WORK INSTRUCTION: Whatever appears in the listing must be reproduced exactly.

RECORDED INFORMATION:
%%

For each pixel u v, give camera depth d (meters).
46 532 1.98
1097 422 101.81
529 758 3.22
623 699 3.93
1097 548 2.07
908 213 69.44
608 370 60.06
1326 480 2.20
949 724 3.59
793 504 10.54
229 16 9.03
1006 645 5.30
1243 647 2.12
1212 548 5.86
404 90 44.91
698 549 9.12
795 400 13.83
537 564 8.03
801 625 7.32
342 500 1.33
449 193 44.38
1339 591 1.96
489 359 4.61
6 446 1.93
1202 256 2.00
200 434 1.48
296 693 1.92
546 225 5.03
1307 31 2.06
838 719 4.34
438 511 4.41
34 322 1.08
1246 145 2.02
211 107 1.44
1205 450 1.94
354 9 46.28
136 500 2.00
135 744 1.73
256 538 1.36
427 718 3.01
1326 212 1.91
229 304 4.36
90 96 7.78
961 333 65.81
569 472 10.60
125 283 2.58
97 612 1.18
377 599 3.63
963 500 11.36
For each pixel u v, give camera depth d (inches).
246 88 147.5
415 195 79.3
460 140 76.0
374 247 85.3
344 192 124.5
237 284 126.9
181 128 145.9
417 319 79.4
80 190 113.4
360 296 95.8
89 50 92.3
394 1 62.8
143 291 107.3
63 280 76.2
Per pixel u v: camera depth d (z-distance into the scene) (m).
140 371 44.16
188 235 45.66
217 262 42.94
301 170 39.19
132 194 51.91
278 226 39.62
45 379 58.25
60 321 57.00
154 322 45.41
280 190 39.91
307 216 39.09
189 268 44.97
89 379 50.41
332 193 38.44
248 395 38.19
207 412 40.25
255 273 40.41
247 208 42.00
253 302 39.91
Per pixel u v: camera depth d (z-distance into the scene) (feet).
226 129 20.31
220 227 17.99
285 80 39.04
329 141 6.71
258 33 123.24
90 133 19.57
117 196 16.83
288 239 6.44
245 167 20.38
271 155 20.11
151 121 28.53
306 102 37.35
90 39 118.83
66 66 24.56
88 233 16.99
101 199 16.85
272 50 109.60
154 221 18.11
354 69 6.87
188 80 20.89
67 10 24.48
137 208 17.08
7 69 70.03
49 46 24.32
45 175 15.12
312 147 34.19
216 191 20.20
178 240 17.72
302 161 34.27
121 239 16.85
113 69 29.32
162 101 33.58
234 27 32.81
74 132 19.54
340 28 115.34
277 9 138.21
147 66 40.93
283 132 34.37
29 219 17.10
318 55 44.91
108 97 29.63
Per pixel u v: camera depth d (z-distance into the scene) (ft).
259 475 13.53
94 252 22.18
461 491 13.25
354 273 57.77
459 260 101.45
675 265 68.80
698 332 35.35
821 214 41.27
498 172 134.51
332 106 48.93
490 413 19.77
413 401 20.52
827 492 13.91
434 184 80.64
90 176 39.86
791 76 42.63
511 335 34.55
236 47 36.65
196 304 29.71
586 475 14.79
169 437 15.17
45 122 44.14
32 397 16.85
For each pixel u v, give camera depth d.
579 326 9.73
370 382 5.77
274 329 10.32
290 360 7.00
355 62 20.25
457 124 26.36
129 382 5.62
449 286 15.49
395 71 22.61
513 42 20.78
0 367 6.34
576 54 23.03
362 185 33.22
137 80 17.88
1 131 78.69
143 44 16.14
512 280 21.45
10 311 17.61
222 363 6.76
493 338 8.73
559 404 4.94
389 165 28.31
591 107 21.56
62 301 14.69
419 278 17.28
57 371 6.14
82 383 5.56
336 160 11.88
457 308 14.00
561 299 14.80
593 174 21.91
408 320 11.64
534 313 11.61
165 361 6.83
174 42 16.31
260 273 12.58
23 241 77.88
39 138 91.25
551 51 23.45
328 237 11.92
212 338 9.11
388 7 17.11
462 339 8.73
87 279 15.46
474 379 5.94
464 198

%%

FINAL ANSWER:
For each pixel u v, give camera depth d (meters).
46 532 1.98
1097 422 101.81
529 758 3.22
623 699 3.93
1097 548 2.07
908 213 69.44
608 370 60.06
1326 480 2.20
949 724 3.59
793 504 10.54
229 16 9.03
1006 645 5.30
1243 647 2.12
1212 548 5.86
404 90 44.91
698 549 9.12
795 400 13.83
537 564 8.03
801 625 7.32
342 500 1.33
449 193 44.38
1339 591 1.96
489 359 4.61
6 446 1.93
1202 256 2.00
200 434 1.48
296 693 1.92
546 225 5.03
1307 31 2.06
838 719 4.34
438 511 4.41
34 322 1.08
1246 145 2.02
211 107 1.44
1205 450 1.94
354 9 46.28
136 500 2.00
135 744 1.73
256 538 1.36
427 718 3.01
1326 212 1.91
229 304 4.36
90 96 7.78
961 333 65.81
569 472 10.60
125 283 2.58
97 612 1.18
377 599 3.63
963 500 11.36
For each pixel u v, give camera depth d (inches).
246 88 147.5
415 195 79.3
460 140 76.0
374 247 85.3
344 192 124.5
237 284 126.9
181 128 145.9
417 319 79.4
80 190 113.4
360 296 95.8
89 50 92.3
394 1 62.8
143 291 107.3
63 280 76.2
Per pixel u v: camera depth d (z-distance into the scene) (m).
140 371 44.16
188 235 45.66
217 262 42.94
301 170 39.19
132 194 51.91
278 226 39.62
45 379 58.25
60 321 57.00
154 322 45.41
280 190 39.91
307 216 39.09
189 268 44.97
89 379 50.41
332 193 38.44
248 395 38.19
207 412 40.25
255 273 40.41
247 208 42.00
253 302 39.91
Per pixel u v: camera depth d (z-distance into the scene) (feet).
226 129 20.31
220 227 17.99
285 80 39.04
329 141 6.71
258 33 123.24
90 133 19.57
117 196 16.83
288 239 6.44
245 167 20.38
271 155 20.11
151 121 28.53
306 102 37.35
90 39 118.83
66 66 24.56
88 233 16.99
101 199 16.85
272 50 109.60
154 221 18.11
354 69 6.87
188 80 20.89
67 10 24.48
137 208 17.08
7 69 70.03
49 46 24.32
45 175 15.12
312 147 34.19
216 191 20.20
178 240 17.72
302 161 34.27
121 239 16.85
113 69 29.32
162 101 33.58
234 27 32.81
74 132 19.54
340 28 115.34
277 9 138.21
147 66 40.93
283 132 34.37
29 219 17.10
318 55 44.91
108 97 29.63
Per pixel u v: camera depth d (z-distance into the scene) (ft).
259 475 13.53
94 252 22.18
461 491 13.25
354 273 57.77
459 260 101.45
675 265 68.80
698 332 35.35
821 214 41.27
498 172 134.51
332 106 48.93
490 413 19.77
413 401 20.52
827 492 13.91
434 184 80.64
90 176 39.86
791 76 42.63
511 335 34.55
236 47 36.65
196 304 29.71
586 475 14.79
169 437 15.17
45 122 44.14
32 397 16.85
For each pixel u v, give camera depth d.
579 326 9.73
370 382 5.77
274 329 10.32
290 360 7.00
355 62 20.25
457 124 26.36
129 382 5.62
449 286 15.49
395 71 22.61
513 42 20.78
0 367 6.34
576 54 23.03
362 185 33.22
137 80 17.88
1 131 78.69
143 44 16.14
512 280 21.45
10 311 17.61
222 363 6.76
493 338 8.73
559 404 4.94
389 165 28.31
591 107 21.56
62 301 14.69
419 278 17.28
57 371 6.14
82 383 5.56
336 160 11.88
457 308 14.00
561 299 14.80
593 174 21.91
408 320 11.64
534 313 11.61
165 361 6.83
174 42 16.31
260 273 12.58
23 241 77.88
39 138 91.25
551 51 23.45
328 237 11.92
212 338 9.11
388 7 17.11
462 339 8.73
87 279 15.46
474 379 5.94
464 198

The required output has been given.